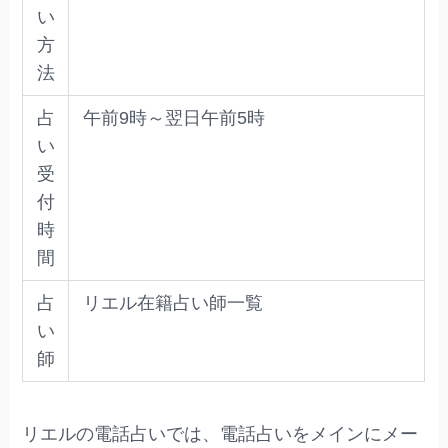
い
方
法
占
午前9時～翌日午前5時
い
受
付
時
間
占
リエル在籍占い師一覧
い
師
リエルの電話占いでは、電話占いをメインにメー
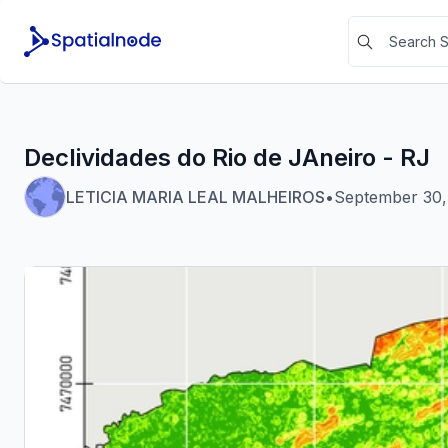
Declividades do Rio de JAneiro - RJ
LETICIA MARIA LEAL MALHEIROS
•
September 30,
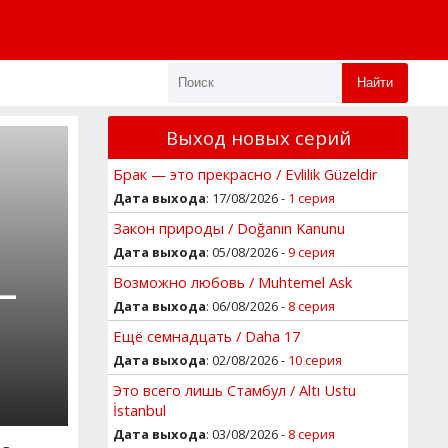
Найти
Выход новых серий
Брак — это прекрасно / Evlilik Güzeldir
Дата выхода
: 17/08/2026 -
1 серия
Закон природы / Doğanın Kanunu
Дата выхода
: 05/08/2026 -
9 серия
Возможно любовь / Muhtemel Ask
—
Дата выхода
: 06/08/2026 -
8 серия
Ещё семнадцать / Daha 17
Дата выхода
: 02/08/2026 -
10 серия
Это всего лишь Стамбул / Altı Ustu
İstanbul
Дата выхода
: 03/08/2026 -
8 серия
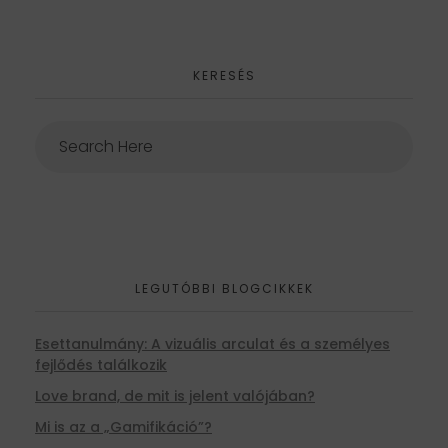
KERESÉS
LEGUTÓBBI BLOGCIKKEK
Esettanulmány: A vizuális arculat és a személyes
fejlődés találkozik
Love brand, de mit is jelent valójában?
Mi is az a „Gamifikáció”?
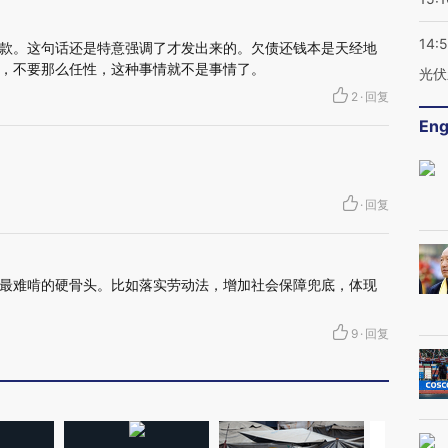
14:
款。这句话还是特意强调了才发出来的。欠债还钱本是天经地
，不要那么任性，这种事情就不是事情了。
光伏
2
·
回复
Eng
·
回复
最难啃的硬骨头。比如落实劳动法，增加社会保障兜底，体现
9
·
回复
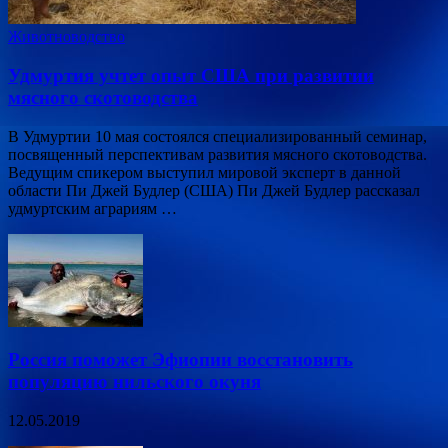
Животноводство
Удмуртия учтет опыт США при развитии
мясного скотоводства
В Удмуртии 10 мая состоялся специализированный семинар,
посвященный перспективам развития мясного скотоводства.
Ведущим спикером выступил мировой эксперт в данной
области Пи Джей Будлер (США) Пи Джей Будлер рассказал
удмуртским аграриям …
Россия поможет Эфиопии восстановить
популяцию нильского окуня
12.05.2019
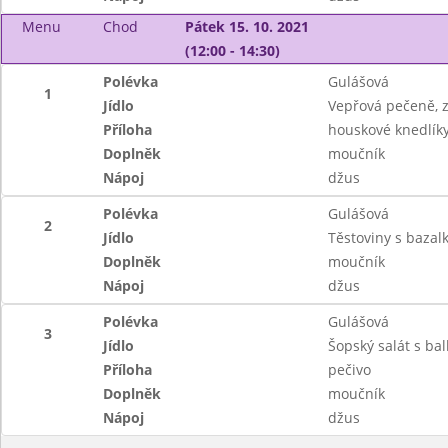
Menu
Chod
Pátek 15. 10. 2021
(12:00 - 14:30)
Polévka
Gulášová
1
Jídlo
Vepřová pečeně, z
Příloha
houskové knedlík
Doplněk
moučník
Nápoj
džus
Polévka
Gulášová
2
Jídlo
Těstoviny s bazal
Doplněk
moučník
Nápoj
džus
Polévka
Gulášová
3
Jídlo
Šopský salát s b
Příloha
pečivo
Doplněk
moučník
Nápoj
džus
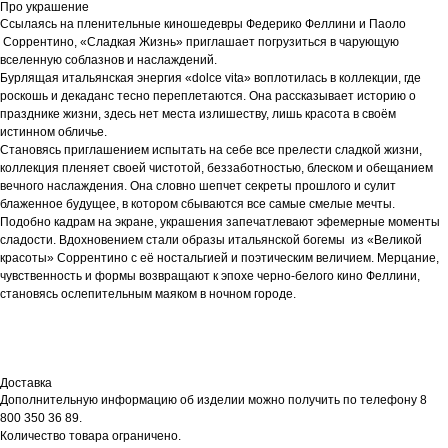
Про украшение
Ссылаясь на пленительные киношедевры Федерико Феллини и Паоло
Соррентино, «Сладкая Жизнь» приглашает погрузиться в чарующую
вселенную соблазнов и наслаждений.
Бурлящая итальянская энергия «dolce vita» воплотилась в коллекции, где
роскошь и декаданс тесно переплетаются. Она рассказывает историю о
празднике жизни, здесь нет места излишеству, лишь красота в своём
истинном обличье.
Становясь приглашением испытать на себе все прелести сладкой жизни,
коллекция пленяет своей чистотой, беззаботностью, блеском и обещанием
вечного наслаждения. Она словно шепчет секреты прошлого и сулит
блаженное будущее, в котором сбываются все самые смелые мечты.
Подобно кадрам на экране, украшения запечатлевают эфемерные моменты
сладости. Вдохновением стали образы итальянской богемы из «Великой
красоты» Соррентино с её ностальгией и поэтическим величием. Мерцание,
чувственность и формы возвращают к эпохе черно-белого кино Феллини,
становясь ослепительным маяком в ночном городе.
Доставка
Дополнительную информацию об изделии можно получить по телефону 8
800 350 36 89.
Количество товара ограничено.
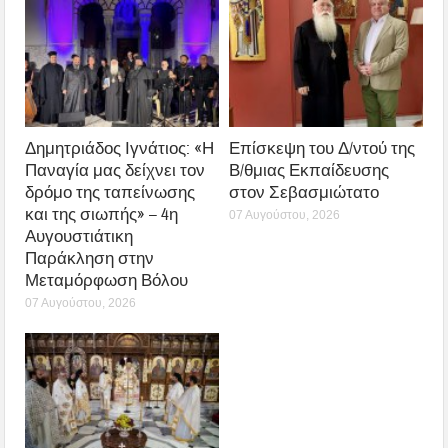
Δημητριάδος Ιγνάτιος: «Η
Επίσκεψη του Δ/ντού της
Παναγία μας δείχνει τον
Β/θμιας Εκπαίδευσης
δρόμο της ταπείνωσης
στον Σεβασμιώτατο
και της σιωπής» – 4η
07 Αυγούστου, 2026
Αυγουστιάτικη
Παράκληση στην
Μεταμόρφωση Βόλου
07 Αυγούστου, 2026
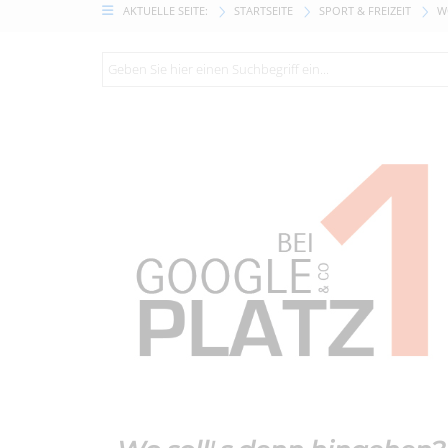
AKTUELLE SEITE:
STARTSEITE
SPORT & FREIZEIT
W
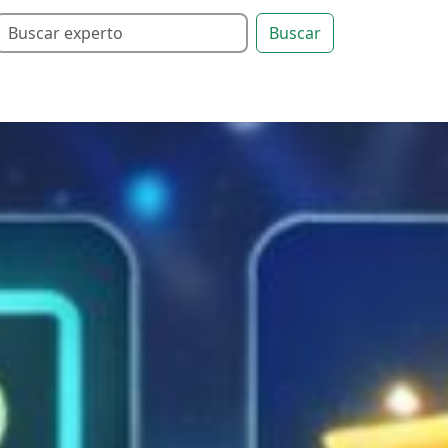
Buscar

» Work instruction
Return all material verbatim, pictures omitted.

» Exercise output
い
方
法
占
午前9時～翌日午前5時
い
受
付
時
間
占
リエル在籍占い師一覧
い
師
リエルの電話占いでは、電話占いをメインにメー
Declividades do Rio de JAneiro - RJ
LETICIA MARIA LEAL MALHEIROS
•
September 30,
Найти
Выход новых серий
Брак — это прекрасно / Evlilik Güzeldir
Дата выхода
: 17/08/2026 -
1 серия
Закон природы / Doğanın Kanunu
Дата выхода
: 05/08/2026 -
9 серия
Возможно любовь / Muhtemel Ask
—
Дата выхода
: 06/08/2026 -
8 серия
Ещё семнадцать / Daha 17
Дата выхода
: 02/08/2026 -
10 серия
Это всего лишь Стамбул / Altı Ustu
İstanbul
Дата выхода
: 03/08/2026 -
8 серия
KERESÉS
LEGUTÓBBI BLOGCIKKEK
Esettanulmány: A vizuális arculat és a személyes
fejlődés találkozik
Love brand, de mit is jelent valójában?
Mi is az a „Gamifikáció”?
14:
款。这句话还是特意强调了才发出来的。欠债还钱本是天经地
，不要那么任性，这种事情就不是事情了。
光伏
2
·
回复
Eng
·
回复
最难啃的硬骨头。比如落实劳动法，增加社会保障兜底，体现
9
·
回复
Животноводство
Удмуртия учтет опыт США при развитии
мясного скотоводства
В Удмуртии 10 мая состоялся специализированный семинар,
посвященный перспективам развития мясного скотоводства.
Ведущим спикером выступил мировой эксперт в данной
области Пи Джей Будлер (США) Пи Джей Будлер рассказал
удмуртским аграриям …
Россия поможет Эфиопии восстановить
популяцию нильского окуня
12.05.2019
Menu
Chod
Pátek 15. 10. 2021
(12:00 - 14:30)
Polévka
Gulášová
1
Jídlo
Vepřová pečeně, z
Příloha
houskové knedlík
Doplněk
moučník
Nápoj
džus
Polévka
Gulášová
2
Jídlo
Těstoviny s bazal
Doplněk
moučník
Nápoj
džus
Polévka
Gulášová
3
Jídlo
Šopský salát s b
Příloha
pečivo
Doplněk
moučník
Nápoj
džus
Про украшение
Ссылаясь на пленительные киношедевры Федерико Феллини и Паоло
Соррентино, «Сладкая Жизнь» приглашает погрузиться в чарующую
вселенную соблазнов и наслаждений.
Бурлящая итальянская энергия «dolce vita» воплотилась в коллекции, где
роскошь и декаданс тесно переплетаются. Она рассказывает историю о
празднике жизни, здесь нет места излишеству, лишь красота в своём
истинном обличье.
Становясь приглашением испытать на себе все прелести сладкой жизни,
коллекция пленяет своей чистотой, беззаботностью, блеском и обещанием
вечного наслаждения. Она словно шепчет секреты прошлого и сулит
блаженное будущее, в котором сбываются все самые смелые мечты.
Подобно кадрам на экране, украшения запечатлевают эфемерные моменты
сладости. Вдохновением стали образы итальянской богемы из «Великой
красоты» Соррентино с её ностальгией и поэтическим величием. Мерцание,
чувственность и формы возвращают к эпохе черно-белого кино Феллини,
становясь ослепительным маяком в ночном городе.
Доставка
Дополнительную информацию об изделии можно получить по телефону 8
800 350 36 89.
Количество товара ограничено.
Δημητριάδος Ιγνάτιος: «Η
Επίσκεψη του Δ/ντού της
Παναγία μας δείχνει τον
Β/θμιας Εκπαίδευσης
δρόμο της ταπείνωσης
στον Σεβασμιώτατο
και της σιωπής» – 4η
07 Αυγούστου, 2026
Αυγουστιάτικη
Παράκληση στην
Μεταμόρφωση Βόλου
07 Αυγούστου, 2026
AKTUELLE SEITE:
STARTSEITE
SPORT & FREIZEIT
W
Buscar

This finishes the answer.